Suppose the functions $F(x)$ and $G(x)$ satisfying $$F(x)=f(x)-\frac{1}{f(x)}$$ $$G(x)=f(x)+\frac{1}{f(x)}$$ such that $F'(x)=(G\circ G)(x)$, with initial condition $f(\frac{\pi}{4})=1$ is given. Find $f(x)$.
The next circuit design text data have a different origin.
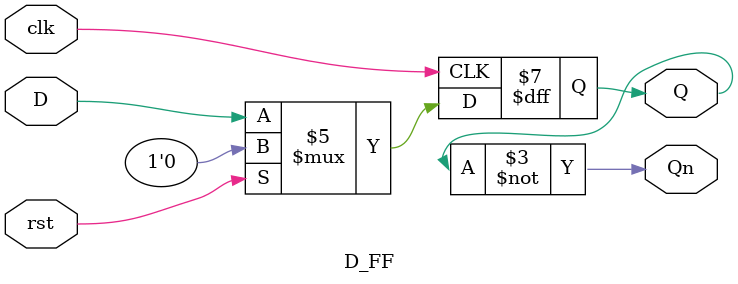
<source format=v>
`timescale 1ns / 1ps

module D_FF(
    input D, 
    input clk, 
    input rst, 
    output reg Q, 
    output Qn);
    always @(posedge clk) 
    begin
     if(rst==1'b1)
      Q <= 1'b0; 
     else 
      Q <= D; 
    end 
    assign Qn=~Q;
endmodule

</source>
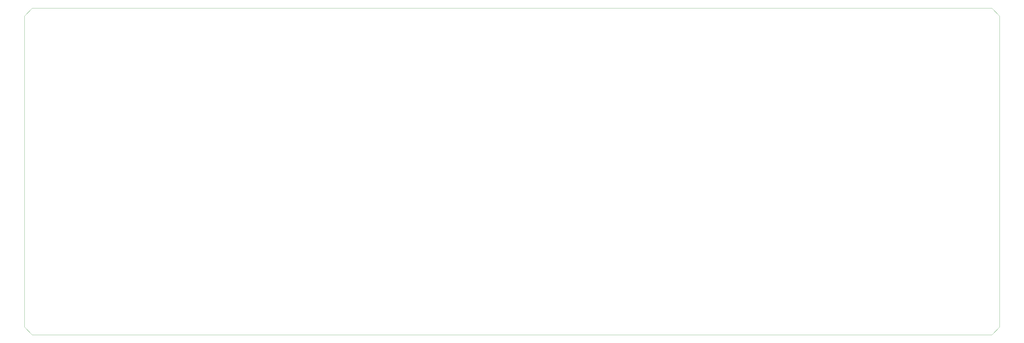
<source format=gbr>
G04 #@! TF.GenerationSoftware,KiCad,Pcbnew,(5.1.4)-1*
G04 #@! TF.CreationDate,2023-02-02T16:14:58+01:00*
G04 #@! TF.ProjectId,pcb,7063622e-6b69-4636-9164-5f7063625858,1.0*
G04 #@! TF.SameCoordinates,Original*
G04 #@! TF.FileFunction,Profile,NP*
%FSLAX46Y46*%
G04 Gerber Fmt 4.6, Leading zero omitted, Abs format (unit mm)*
G04 Created by KiCad (PCBNEW (5.1.4)-1) date 2023-02-02 16:14:58*
%MOMM*%
%LPD*%
G04 APERTURE LIST*
%ADD10C,0.050000*%
G04 APERTURE END LIST*
D10*
X393653500Y-119062500D02*
X24653500Y-119062500D01*
X396653500Y-122062500D02*
X396653500Y-241634000D01*
X396653500Y-122062500D02*
X393653500Y-119062500D01*
X24653500Y-244634000D02*
X393653500Y-244634000D01*
X21653500Y-241634000D02*
X21653500Y-122062500D01*
X24653500Y-244634000D02*
X21653500Y-241634000D01*
X396653500Y-241634000D02*
X393653500Y-244634000D01*
X21653500Y-122062500D02*
X24653500Y-119062500D01*
M02*

</source>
I have attempted $F(x)+G(x)=2f(x)$, and try to relate functions $F(x)$ and $G(x)$, but stuck in the composite function $(G\circ G)(x)$. Taking integration for $F'(x)$ and $(G\circ G)(x)$ on both sides with respect to $x$ or $F(x)$ do not help that much. Any clue?
On
Here is a very unfinished attempt, but the last differential equation in $G$ may (or may not) be helpful. Here, I put my trust on the OP's interpretation that $G^2(x)$ means $(G\circ G)(x)$.
Note that $$(G\circ G)(x)=F'(x)=\left(1+\frac{1}{\big(f(x)\big)^2}\right)\,f'(x)=G(x)\,\frac{f'(x)}{f(x)}\,.$$ We then have $$\frac{f'(x)}{f(x)}=\frac{(G\circ G)(x)}{G(x)}\,.$$ Similarly, observe that $$G'(x)=\left(1-\frac{1}{\big(f(x)\big)^2}\right)\,f'(x)=F(x)\,\frac{f'(x)}{f(x)}=F(x)\,\left(\frac{(G\circ G)(x)}{G(x)}\right)\,.$$ Therefore, $$F(x)=\frac{G(x)\,G'(x)}{(G\circ G)(x)}\,.$$ Taking derivative, we get $$(G\circ G)(x)=F'(x)=\frac{\big(G'(x)\big)^2+G(x)\,G''(x)}{(G\circ G)(x)}-\frac{G(x)\,G'(x)}{\big((G\circ G)(x)\big)^2}\,G'\big(G(x)\big)\,G'(x)\,.$$ Consequently, $$(G\circ G)(x)\,\big(G'(x)\big)^2+(G\circ G)(x)\,G(x)\,G''(x)=G(x)\,\big(G'(x)\big)^2\,G'\big(G(x)\big)+\big((G\circ G)(x)\big)^3\,,$$ with $G\left(\dfrac{\pi}{4}\right)=2$ and $G'\left(\dfrac{\pi}{4}\right)=0$. Well, this looks hopeless.
Assuming $G^2(x)=(G(x))^2,$ that is, ordinary multiplication, which was the original question's notation, we have that \begin{align*} F'&=f'-\frac{-f'}{f^2}=\frac{f'(1+f^2)}{f^2}, \; \text{and} \\ G^2&=f^2+2+\frac{1}{f^2}. \end{align*} Then $$\frac{f'(1+f^2)}{f^2}=f^2+2+\frac{1}{f^2},$$ or $$f'(1+f^2)=f^4+2f^2+1=(1+f^2)^2;$$ and therefore $$f'=1+f^2,$$ which is separable.